[EXERCISE]:
Write out the entries verbatim and leave the images out of the copy.

************

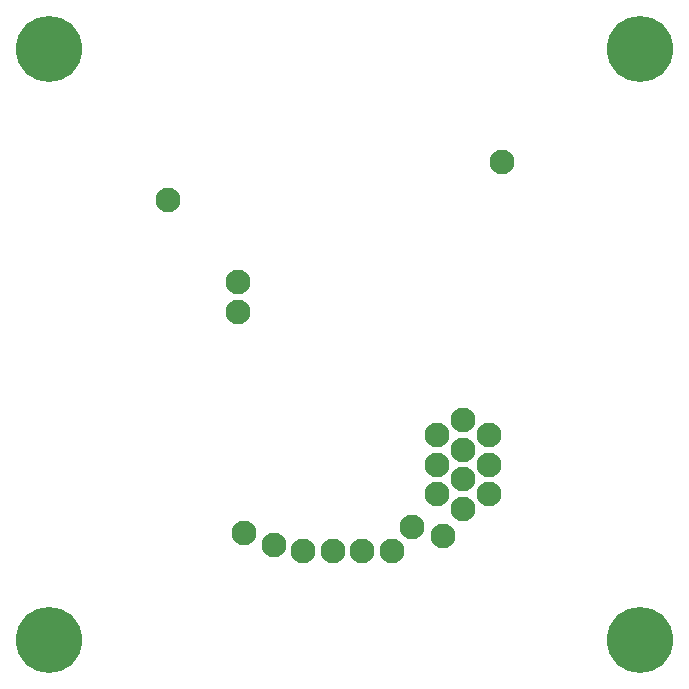
<source format=gbr>
%TF.GenerationSoftware,KiCad,Pcbnew,7.0.1*%
%TF.CreationDate,2023-12-31T16:06:07+00:00*%
%TF.ProjectId,watch_test_rig_support,77617463-685f-4746-9573-745f7269675f,rev?*%
%TF.SameCoordinates,Original*%
%TF.FileFunction,Copper,L1,Top*%
%TF.FilePolarity,Positive*%
%FSLAX46Y46*%
G04 Gerber Fmt 4.6, Leading zero omitted, Abs format (unit mm)*
G04 Created by KiCad (PCBNEW 7.0.1) date 2023-12-31 16:06:07*
%MOMM*%
%LPD*%
G01*
G04 APERTURE LIST*
%TA.AperFunction,ComponentPad*%
%ADD10C,2.100000*%
%TD*%
%TA.AperFunction,ComponentPad*%
%ADD11C,3.600000*%
%TD*%
%TA.AperFunction,ConnectorPad*%
%ADD12C,5.600000*%
%TD*%
G04 APERTURE END LIST*
D10*
%TO.P,PP122,1,1*%
%TO.N,unconnected-(PP122-Pad1)*%
X157800000Y-103200000D03*
%TD*%
%TO.P,PP121,1,1*%
%TO.N,unconnected-(PP121-Pad1)*%
X160000000Y-101950000D03*
%TD*%
%TO.P,PP120,1,1*%
%TO.N,unconnected-(PP120-Pad1)*%
X160000000Y-99450000D03*
%TD*%
%TO.P,PP119,1,1*%
%TO.N,unconnected-(PP119-Pad1)*%
X141000000Y-87750000D03*
%TD*%
%TO.P,PP118,1,1*%
%TO.N,unconnected-(PP118-Pad1)*%
X149000000Y-110500000D03*
%TD*%
%TO.P,PP117,1,1*%
%TO.N,unconnected-(PP117-Pad1)*%
X158300000Y-109200000D03*
%TD*%
%TO.P,PP116,1,1*%
%TO.N,unconnected-(PP116-Pad1)*%
X160000000Y-104450000D03*
%TD*%
%TO.P,PP115,1,1*%
%TO.N,unconnected-(PP115-Pad1)*%
X157800000Y-105700000D03*
%TD*%
%TO.P,PP114,1,1*%
%TO.N,unconnected-(PP114-Pad1)*%
X162200000Y-100700000D03*
%TD*%
%TO.P,PP113,1,1*%
%TO.N,unconnected-(PP113-Pad1)*%
X141000000Y-90300000D03*
%TD*%
%TO.P,PP112,1,1*%
%TO.N,unconnected-(PP112-Pad1)*%
X146500000Y-110500000D03*
%TD*%
%TO.P,PP111,1,1*%
%TO.N,unconnected-(PP111-Pad1)*%
X154000000Y-110500000D03*
%TD*%
%TO.P,PP110,1,1*%
%TO.N,unconnected-(PP110-Pad1)*%
X162200000Y-103200000D03*
%TD*%
%TO.P,PP109,1,1*%
%TO.N,unconnected-(PP109-Pad1)*%
X160000000Y-106950000D03*
%TD*%
%TO.P,PP108,1,1*%
%TO.N,unconnected-(PP108-Pad1)*%
X157800000Y-100700000D03*
%TD*%
%TO.P,PP107,1,1*%
%TO.N,unconnected-(PP107-Pad1)*%
X163300000Y-77600000D03*
%TD*%
%TO.P,PP106,1,1*%
%TO.N,unconnected-(PP106-Pad1)*%
X144000000Y-110000000D03*
%TD*%
%TO.P,PP105,1,1*%
%TO.N,unconnected-(PP105-Pad1)*%
X151500000Y-110500000D03*
%TD*%
%TO.P,PP104,1,1*%
%TO.N,unconnected-(PP104-Pad1)*%
X141500000Y-109000000D03*
%TD*%
%TO.P,PP103,1,1*%
%TO.N,unconnected-(PP103-Pad1)*%
X155700000Y-108500000D03*
%TD*%
%TO.P,PP102,1,1*%
%TO.N,unconnected-(PP102-Pad1)*%
X162200000Y-105700000D03*
%TD*%
%TO.P,PP101,1,1*%
%TO.N,unconnected-(PP101-Pad1)*%
X135000000Y-80800000D03*
%TD*%
D11*
%TO.P,H104,1,1*%
%TO.N,unconnected-(H104-Pad1)*%
X175000000Y-118000000D03*
D12*
X175000000Y-118000000D03*
%TD*%
D11*
%TO.P,H102,1,1*%
%TO.N,unconnected-(H102-Pad1)*%
X125000000Y-68000000D03*
D12*
X125000000Y-68000000D03*
%TD*%
D11*
%TO.P,H101,1,1*%
%TO.N,unconnected-(H101-Pad1)*%
X175000000Y-68000000D03*
D12*
X175000000Y-68000000D03*
%TD*%
D11*
%TO.P,H103,1,1*%
%TO.N,unconnected-(H103-Pad1)*%
X125000000Y-118000000D03*
D12*
X125000000Y-118000000D03*
%TD*%
M02*

</source>
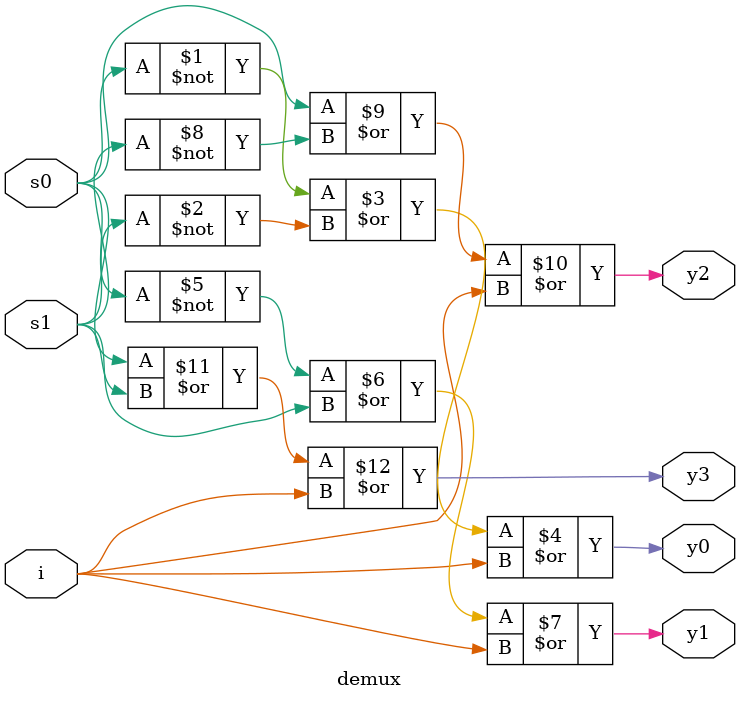
<source format=v>
`timescale 1ns / 1ps
module demux1(input i,s0,s1,
output y0,y1,y2,y3);
demux demux(i, s1, s0, y0,y1,y2,y3);
endmodule

module demux(
  input i,
    input s1, s0,
    output y0,y1,y2,y3
    );
assign y0=(~s0)|(~s1)|i;
assign y1=(~s0)|(s1)|i;
assign y2=(s0)|(~s1)|i;
assign y3=(s0)|(s1)|i;
endmodule

</source>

************

[ANSWER SPACE]:
<source format=gbr>
%TF.GenerationSoftware,KiCad,Pcbnew,7.0.1*%
%TF.CreationDate,2023-12-31T16:06:07+00:00*%
%TF.ProjectId,watch_test_rig_support,77617463-685f-4746-9573-745f7269675f,rev?*%
%TF.SameCoordinates,Original*%
%TF.FileFunction,Copper,L1,Top*%
%TF.FilePolarity,Positive*%
%FSLAX46Y46*%
G04 Gerber Fmt 4.6, Leading zero omitted, Abs format (unit mm)*
G04 Created by KiCad (PCBNEW 7.0.1) date 2023-12-31 16:06:07*
%MOMM*%
%LPD*%
G01*
G04 APERTURE LIST*
%TA.AperFunction,ComponentPad*%
%ADD10C,2.100000*%
%TD*%
%TA.AperFunction,ComponentPad*%
%ADD11C,3.600000*%
%TD*%
%TA.AperFunction,ConnectorPad*%
%ADD12C,5.600000*%
%TD*%
G04 APERTURE END LIST*
D10*
%TO.P,PP122,1,1*%
%TO.N,unconnected-(PP122-Pad1)*%
X157800000Y-103200000D03*
%TD*%
%TO.P,PP121,1,1*%
%TO.N,unconnected-(PP121-Pad1)*%
X160000000Y-101950000D03*
%TD*%
%TO.P,PP120,1,1*%
%TO.N,unconnected-(PP120-Pad1)*%
X160000000Y-99450000D03*
%TD*%
%TO.P,PP119,1,1*%
%TO.N,unconnected-(PP119-Pad1)*%
X141000000Y-87750000D03*
%TD*%
%TO.P,PP118,1,1*%
%TO.N,unconnected-(PP118-Pad1)*%
X149000000Y-110500000D03*
%TD*%
%TO.P,PP117,1,1*%
%TO.N,unconnected-(PP117-Pad1)*%
X158300000Y-109200000D03*
%TD*%
%TO.P,PP116,1,1*%
%TO.N,unconnected-(PP116-Pad1)*%
X160000000Y-104450000D03*
%TD*%
%TO.P,PP115,1,1*%
%TO.N,unconnected-(PP115-Pad1)*%
X157800000Y-105700000D03*
%TD*%
%TO.P,PP114,1,1*%
%TO.N,unconnected-(PP114-Pad1)*%
X162200000Y-100700000D03*
%TD*%
%TO.P,PP113,1,1*%
%TO.N,unconnected-(PP113-Pad1)*%
X141000000Y-90300000D03*
%TD*%
%TO.P,PP112,1,1*%
%TO.N,unconnected-(PP112-Pad1)*%
X146500000Y-110500000D03*
%TD*%
%TO.P,PP111,1,1*%
%TO.N,unconnected-(PP111-Pad1)*%
X154000000Y-110500000D03*
%TD*%
%TO.P,PP110,1,1*%
%TO.N,unconnected-(PP110-Pad1)*%
X162200000Y-103200000D03*
%TD*%
%TO.P,PP109,1,1*%
%TO.N,unconnected-(PP109-Pad1)*%
X160000000Y-106950000D03*
%TD*%
%TO.P,PP108,1,1*%
%TO.N,unconnected-(PP108-Pad1)*%
X157800000Y-100700000D03*
%TD*%
%TO.P,PP107,1,1*%
%TO.N,unconnected-(PP107-Pad1)*%
X163300000Y-77600000D03*
%TD*%
%TO.P,PP106,1,1*%
%TO.N,unconnected-(PP106-Pad1)*%
X144000000Y-110000000D03*
%TD*%
%TO.P,PP105,1,1*%
%TO.N,unconnected-(PP105-Pad1)*%
X151500000Y-110500000D03*
%TD*%
%TO.P,PP104,1,1*%
%TO.N,unconnected-(PP104-Pad1)*%
X141500000Y-109000000D03*
%TD*%
%TO.P,PP103,1,1*%
%TO.N,unconnected-(PP103-Pad1)*%
X155700000Y-108500000D03*
%TD*%
%TO.P,PP102,1,1*%
%TO.N,unconnected-(PP102-Pad1)*%
X162200000Y-105700000D03*
%TD*%
%TO.P,PP101,1,1*%
%TO.N,unconnected-(PP101-Pad1)*%
X135000000Y-80800000D03*
%TD*%
D11*
%TO.P,H104,1,1*%
%TO.N,unconnected-(H104-Pad1)*%
X175000000Y-118000000D03*
D12*
X175000000Y-118000000D03*
%TD*%
D11*
%TO.P,H102,1,1*%
%TO.N,unconnected-(H102-Pad1)*%
X125000000Y-68000000D03*
D12*
X125000000Y-68000000D03*
%TD*%
D11*
%TO.P,H101,1,1*%
%TO.N,unconnected-(H101-Pad1)*%
X175000000Y-68000000D03*
D12*
X175000000Y-68000000D03*
%TD*%
D11*
%TO.P,H103,1,1*%
%TO.N,unconnected-(H103-Pad1)*%
X125000000Y-118000000D03*
D12*
X125000000Y-118000000D03*
%TD*%
M02*

</source>
<source format=v>
`timescale 1ns / 1ps
module demux1(input i,s0,s1,
output y0,y1,y2,y3);
demux demux(i, s1, s0, y0,y1,y2,y3);
endmodule

module demux(
  input i,
    input s1, s0,
    output y0,y1,y2,y3
    );
assign y0=(~s0)|(~s1)|i;
assign y1=(~s0)|(s1)|i;
assign y2=(s0)|(~s1)|i;
assign y3=(s0)|(s1)|i;
endmodule

</source>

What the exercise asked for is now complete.